Home » Headlines » How two staff allegedly transferred clients N1.3b to friend, BDC — Witness

How two staff allegedly transferred clients N1.3b to friend, BDC — Witness

A Federal High Court in Lagos heard on Monday that two former employees of First Marina Trust Limited cloned the emails of several customers and defrauded them for over N1.3 billion.

This testimony was provided by Anthony Onyeoghane, a witness for the Economic and Financial Crimes Commission.

He spoke at the resumption of the trial of two First Marina Trust Limited employees, Adeyemi Oluwaseun and Suleiman Yusuf, who have since been fired.

They were charged with four counts of conspiracy to commit identity theft, impersonation, and cybercrime by the EFCC.

They were first arraigned before Justice Chuka Obiozor in June 2018.

However, Obiozor was transferred from the Lagos Division of the Federal High Court, and the case was reassigned to Justice Tijani Ringim.

Following the re-assignment of the case, the defendants re-arraigned on May 12, 2022 before Ringim.

They, again, pleaded not guilty to the charge and Ringim allowed them to continue on their earlier bail.

When the trial resumed on Monday, prosecution counsel, Nnaemeka Omenwa, called the witness for examination-in-chief.

Onyeoghane told the court that he worked as a Chief Risk Officer at First Marina Trust Limited, a financial institution regulated by the Central Bank of Nigeria.

He identified the defendants as his former colleagues who served as Marketing Operators and Relationship Managers respectively.

The witness told the court that he had chaired a committee set up to investigate a case of internal fraud within the company allegedly orchestrated by the defendants from May 3, 2016.

He told the court that both defendants connived to create email addresses of customers in a bid to defraud them.

According to Onyeoghane, the defendants conspired to change a customer’s email address, Chinedu Ohamuo, whose email address is: [email protected].

The witness said that the defendants changed the same as [email protected].

He said that following a change of the email, the second defendant, acting as a customer of the company, wrote an email to himself at his official email address, instructing that N15 million should be liquidated from the customer’s investment account.

He said that the second defendant also instructed that the funds should be transferred to one Olufemi Ajala, his childhood friend.

The witness said that the second defendant printed out the email address as required by the company’s policy, and wrote on it: “Email received,” dated and signed it.

Onyeoghane added:

“He then took the said email to the first defendant who, upon verification, uploaded the request to the electronic payment system known as GAPS.

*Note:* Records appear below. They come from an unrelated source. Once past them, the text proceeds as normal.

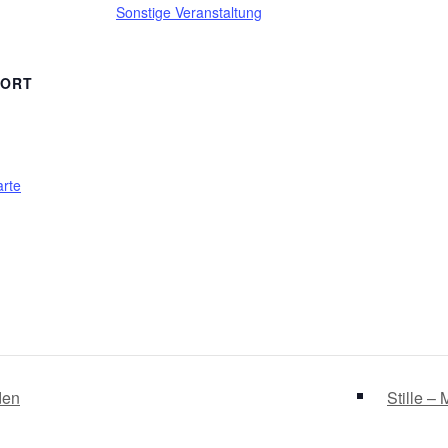
Sonstige Veranstaltung
SORT
rte
den
Stille –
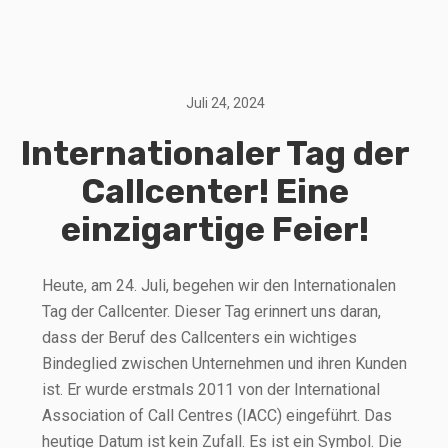
Juli 24, 2024
Internationaler Tag der
Callcenter! Eine
einzigartige Feier!
Heute, am 24. Juli, begehen wir den Internationalen
Tag der Callcenter. Dieser Tag erinnert uns daran,
dass der Beruf des Callcenters ein wichtiges
Bindeglied zwischen Unternehmen und ihren Kunden
ist. Er wurde erstmals 2011 von der International
Association of Call Centres (IACC) eingeführt. Das
heutige Datum ist kein Zufall. Es ist ein Symbol. Die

“The sum of N15 million was transferred from the unsuspecting customer’s account to Olufemi Ajala.

“They used the same tactics in 19 other transactions.

“The defendants transferred from unsuspecting customers’ investment accounts for over N1.3 billion.”

The witness testified that the only difference between the 19 other transactions and the one to Ajala was that Ajala was removed from the “equation” and replaced with a Bureau De Change.

Onyeoghane said:

“On May 16, 2016, a customer known as White App Resources Limited also saw his investment account defrauded by the defendants to the tune of N186.2 million, using computer system.

“On May 17, 2016, the same cyber fraud was committed by the defendants on the same customer, and the sum of N237.2 million was stolen.

“On May 27, 2016, the sum of N500.2 million was also stolen.”

The witness told the court that the same fraud happened on June 9, 2016; June 22, 2016; and September 8, 2016, during which various sums of money were transferred.

Onyeoghane told the court that the first defendant confessed to the investigative committee that he provided the accounts of the Bureau De Change into which the monies were transferred.

According to the witness, while on the run on September 19, 2016, the second defendant sent an email to the Managing Director of the company, confessing to the crime and promising to use his “last blood” in making sure that he refunded the money.

The witness told the court that the proper procedure for liquidating a company’s account was by a handwritten letter or email requesting the same.

“The said letter or email is sent to the relationship manager of that particular customer, who is to confirm the letter or email by calling the customer to verify,” he said.

According to Onyeoghane, upon verification, the officer is to write: “Email or letter confirmed,” then sign and hand it over to the treasury operation staff, who in turn verifies the same before uploading it in the electronic payment system.

The case has been adjourned until February 14, 2023, for the continuation of trial.

The EFCC alleged that the defendants obtained sums of money from unsuspecting company customers by altering their email addresses.

The EFCC said that the offences contravene the provisions of Sections 13, 22(4), 27(a) and 27(2) of the Cyber Crimes (Prohibition, Prevention) Act, 2015.